I confess, I am a messenger bag junkie. Research the bag and patiently wait on eBay. Seriously, your budget can get more than one bag. To give an example, $30 got me a Barney rustle crumpler while $10 got me Manhattan portage. Just be aware of shipping charges.
posted by jadepearl at 8:09 PM on January 6, 2012

I've had a Tenba Large Messenger Bag for the past 3 years. It's a camera bag but there's a removable insert that I take out for day-to-day use. The bottom of the bag is rubberized and water resistant. The zippers are YKK zippers that will always work. The bag is made of very tough and durable ripstop nylon. There's a laptop compartment for the bag that can serve as a divider when you don't have your laptop. My favorite feature is that there's a quick access zipper that I use so that I don't have to flip open the flap to get at my stuff.

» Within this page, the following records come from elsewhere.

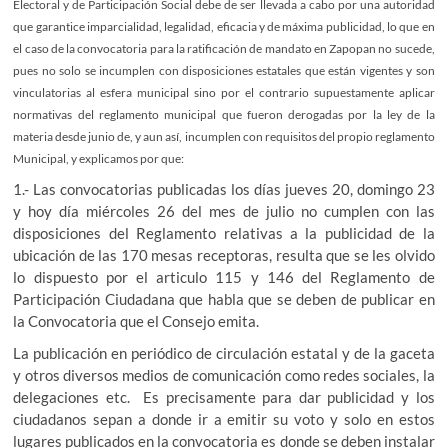
Electoral y de Participación Social debe de ser llevada a cabo por una autoridad
que garantice imparcialidad, legalidad, eficacia y de máxima publicidad, lo que en
el caso de la convocatoria para la ratificación de mandato en Zapopan no sucede,
pues no solo se incumplen con disposiciones estatales que están vigentes y son
vinculatorias al esfera municipal sino por el contrario supuestamente aplicar
normativas del reglamento municipal que fueron derogadas por la ley de la
materia desde junio de, y aun así, incumplen con requisitos del propio reglamento
Municipal, y explicamos por que:
1.- Las convocatorias publicadas los días jueves 20, domingo 23
y hoy día miércoles 26 del mes de julio no cumplen con las
disposiciones del Reglamento relativas a la publicidad de la
ubicación de las 170 mesas receptoras, resulta que se les olvido
lo dispuesto por el articulo 115 y 146 del Reglamento de
Participación Ciudadana que habla que se deben de publicar en
la Convocatoria que el Consejo emita.
La publicación en periódico de circulación estatal y de la gaceta
y otros diversos medios de comunicación como redes sociales, la
delegaciones etc. Es precisamente para dar publicidad y los
ciudadanos sepan a donde ir a emitir su voto y solo en estos
lugares publicados en la convocatoria es donde se deben instalar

It comes in plain black and has a handle, but the strap isn't a sternum strap.
posted by photovox at 8:26 PM on January 6, 2012

Response by poster: The deed is done. I ended up buying one of these bad boys (in that color scheme) for $61 including shipping via Amazon Prime. I am definitely looking forward to taking delivery.

Thanks for all the advice. I feel like I ended up with a pretty standard choice, but I feel good about it.